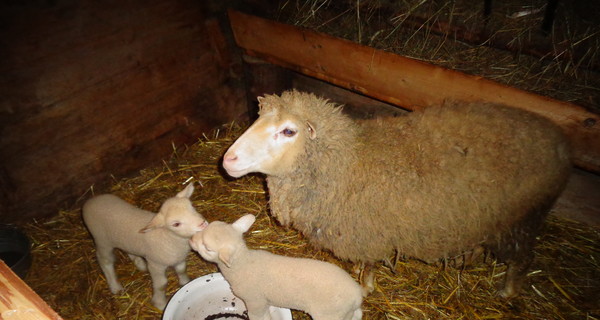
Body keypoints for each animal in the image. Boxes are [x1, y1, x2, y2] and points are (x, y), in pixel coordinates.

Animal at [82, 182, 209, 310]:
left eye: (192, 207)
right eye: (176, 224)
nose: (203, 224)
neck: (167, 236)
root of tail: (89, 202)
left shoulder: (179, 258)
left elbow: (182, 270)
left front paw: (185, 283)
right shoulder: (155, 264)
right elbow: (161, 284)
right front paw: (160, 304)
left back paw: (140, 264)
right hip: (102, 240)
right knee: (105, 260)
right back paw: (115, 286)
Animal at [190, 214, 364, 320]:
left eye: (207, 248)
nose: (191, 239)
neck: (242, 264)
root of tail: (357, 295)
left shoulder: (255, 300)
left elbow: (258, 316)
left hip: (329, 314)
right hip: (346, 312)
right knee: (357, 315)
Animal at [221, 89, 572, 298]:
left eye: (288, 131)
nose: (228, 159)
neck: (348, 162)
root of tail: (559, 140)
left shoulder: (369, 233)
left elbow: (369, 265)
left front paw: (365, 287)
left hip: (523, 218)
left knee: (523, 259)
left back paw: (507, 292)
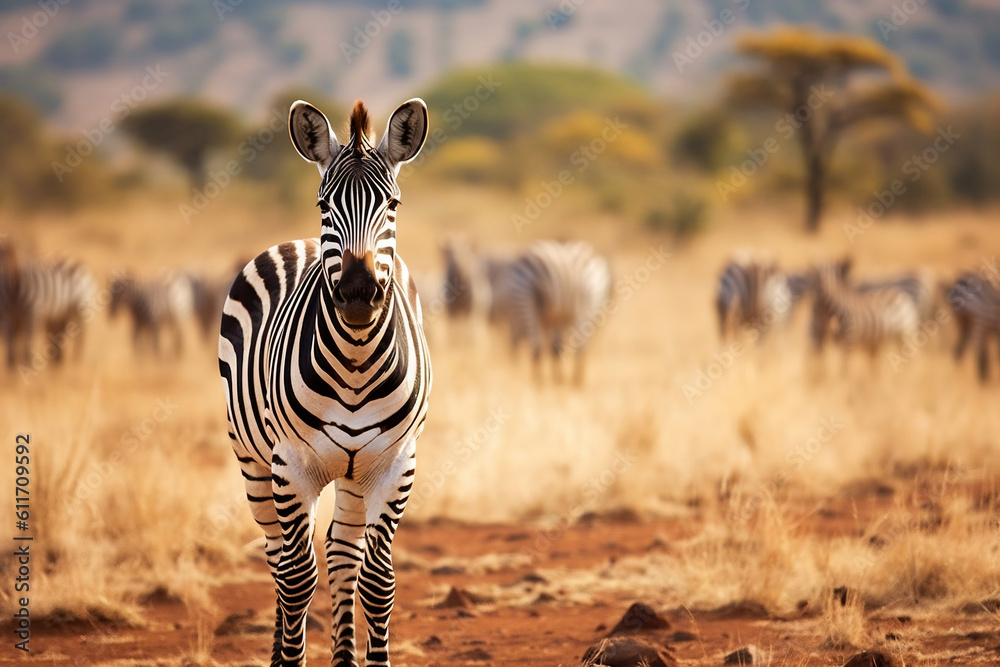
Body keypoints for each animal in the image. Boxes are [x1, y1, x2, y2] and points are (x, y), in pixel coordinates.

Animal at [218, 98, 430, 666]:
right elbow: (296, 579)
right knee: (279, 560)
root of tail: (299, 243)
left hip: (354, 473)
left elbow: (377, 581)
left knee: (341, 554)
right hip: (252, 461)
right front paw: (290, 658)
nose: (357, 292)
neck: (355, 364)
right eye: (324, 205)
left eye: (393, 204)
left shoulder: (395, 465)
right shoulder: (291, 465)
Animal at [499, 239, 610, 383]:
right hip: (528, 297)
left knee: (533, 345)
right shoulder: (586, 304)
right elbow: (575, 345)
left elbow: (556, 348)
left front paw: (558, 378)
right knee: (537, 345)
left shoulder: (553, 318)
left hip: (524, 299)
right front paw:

• [Required action] Could you show every line of the listing that holds the string "tail"?

• [Result for this exercise]
root of tail: (89, 202)
root of tail: (357, 295)
root of tail: (559, 140)
root of tail: (299, 243)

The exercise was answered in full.